Instructions to follow —
Every line from the opening of the records to the line with "The draw for the first preliminary round of" should be restated exactly, with both ends included and the pictures left out.

Working data —
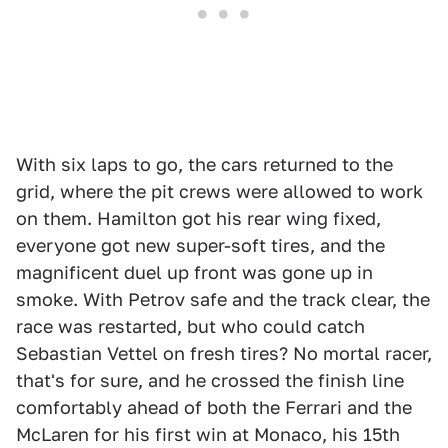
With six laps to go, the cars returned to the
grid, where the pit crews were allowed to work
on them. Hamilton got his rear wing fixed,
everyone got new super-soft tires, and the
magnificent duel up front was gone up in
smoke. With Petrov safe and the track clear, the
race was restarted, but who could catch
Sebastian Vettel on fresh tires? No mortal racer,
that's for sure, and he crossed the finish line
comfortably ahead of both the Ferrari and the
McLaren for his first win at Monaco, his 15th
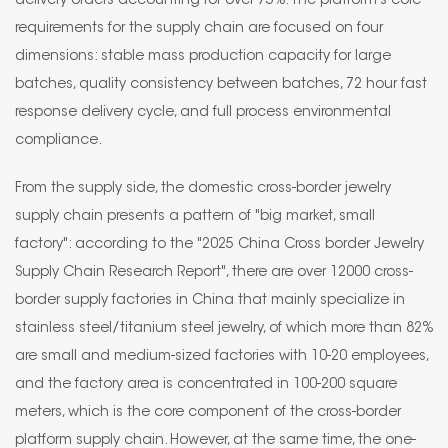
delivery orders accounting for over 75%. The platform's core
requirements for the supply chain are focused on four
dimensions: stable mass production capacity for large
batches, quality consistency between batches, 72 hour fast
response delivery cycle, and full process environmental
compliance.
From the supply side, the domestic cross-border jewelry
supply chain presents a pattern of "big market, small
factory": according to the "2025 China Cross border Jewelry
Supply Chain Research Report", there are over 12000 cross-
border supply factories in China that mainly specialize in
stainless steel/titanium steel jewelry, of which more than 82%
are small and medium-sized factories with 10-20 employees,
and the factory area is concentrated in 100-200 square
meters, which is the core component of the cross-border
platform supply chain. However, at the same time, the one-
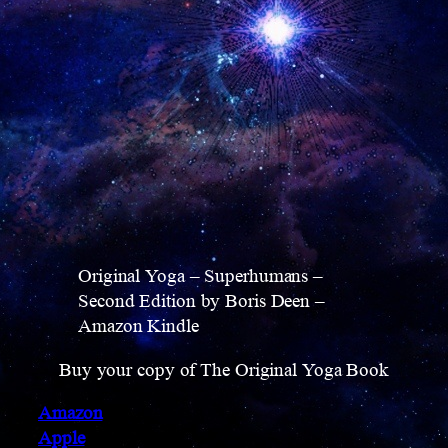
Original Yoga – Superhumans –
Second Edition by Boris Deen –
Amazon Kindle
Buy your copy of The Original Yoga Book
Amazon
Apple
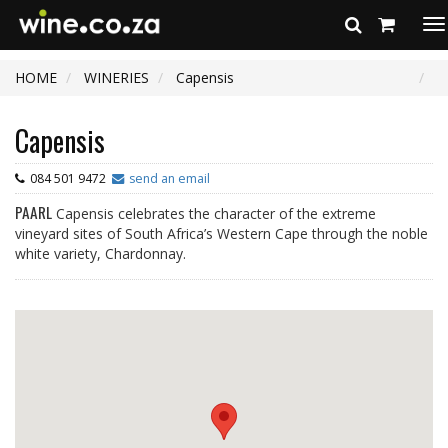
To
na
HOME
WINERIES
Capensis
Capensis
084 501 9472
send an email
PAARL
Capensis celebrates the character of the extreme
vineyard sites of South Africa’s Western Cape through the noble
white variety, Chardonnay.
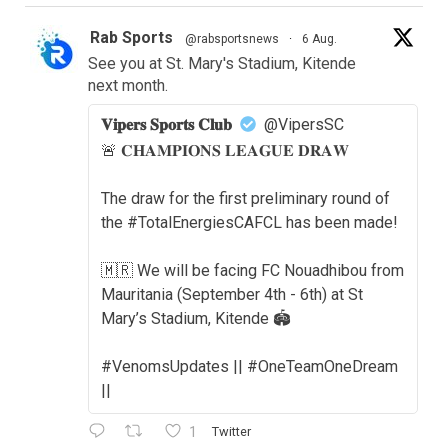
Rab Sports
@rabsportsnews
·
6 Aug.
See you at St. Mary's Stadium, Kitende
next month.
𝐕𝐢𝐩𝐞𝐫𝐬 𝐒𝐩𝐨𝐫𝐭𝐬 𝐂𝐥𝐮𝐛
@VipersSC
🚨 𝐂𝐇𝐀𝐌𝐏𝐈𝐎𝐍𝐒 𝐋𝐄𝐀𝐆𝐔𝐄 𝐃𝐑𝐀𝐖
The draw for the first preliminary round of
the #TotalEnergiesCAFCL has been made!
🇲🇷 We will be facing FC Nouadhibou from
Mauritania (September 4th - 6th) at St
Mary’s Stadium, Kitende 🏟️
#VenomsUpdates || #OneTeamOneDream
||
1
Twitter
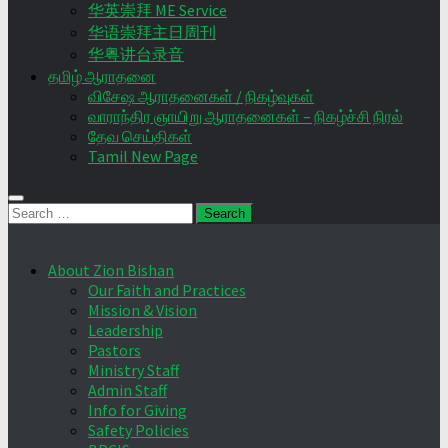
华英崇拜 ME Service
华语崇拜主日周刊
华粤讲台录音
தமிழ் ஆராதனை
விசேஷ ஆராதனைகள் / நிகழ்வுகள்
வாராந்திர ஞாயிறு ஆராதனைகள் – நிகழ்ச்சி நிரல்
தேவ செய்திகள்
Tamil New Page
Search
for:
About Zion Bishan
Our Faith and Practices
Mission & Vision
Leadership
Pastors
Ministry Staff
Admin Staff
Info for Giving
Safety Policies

Task result —
With six laps to go, the cars returned to the
grid, where the pit crews were allowed to work
on them. Hamilton got his rear wing fixed,
everyone got new super-soft tires, and the
magnificent duel up front was gone up in
smoke. With Petrov safe and the track clear, the
race was restarted, but who could catch
Sebastian Vettel on fresh tires? No mortal racer,
that's for sure, and he crossed the finish line
comfortably ahead of both the Ferrari and the
McLaren for his first win at Monaco, his 15th
delivery orders accounting for over 75%. The platform's core
requirements for the supply chain are focused on four
dimensions: stable mass production capacity for large
batches, quality consistency between batches, 72 hour fast
response delivery cycle, and full process environmental
compliance.
From the supply side, the domestic cross-border jewelry
supply chain presents a pattern of "big market, small
factory": according to the "2025 China Cross border Jewelry
Supply Chain Research Report", there are over 12000 cross-
border supply factories in China that mainly specialize in
stainless steel/titanium steel jewelry, of which more than 82%
are small and medium-sized factories with 10-20 employees,
and the factory area is concentrated in 100-200 square
meters, which is the core component of the cross-border
platform supply chain. However, at the same time, the one-
Original Yoga – Superhumans –
Second Edition by Boris Deen –
Amazon Kindle
Buy your copy of The Original Yoga Book
Amazon
Apple
To
na
HOME
WINERIES
Capensis
Capensis
084 501 9472
send an email
PAARL
Capensis celebrates the character of the extreme
vineyard sites of South Africa’s Western Cape through the noble
white variety, Chardonnay.
Rab Sports
@rabsportsnews
·
6 Aug.
See you at St. Mary's Stadium, Kitende
next month.
𝐕𝐢𝐩𝐞𝐫𝐬 𝐒𝐩𝐨𝐫𝐭𝐬 𝐂𝐥𝐮𝐛
@VipersSC
🚨 𝐂𝐇𝐀𝐌𝐏𝐈𝐎𝐍𝐒 𝐋𝐄𝐀𝐆𝐔𝐄 𝐃𝐑𝐀𝐖
The draw for the first preliminary round of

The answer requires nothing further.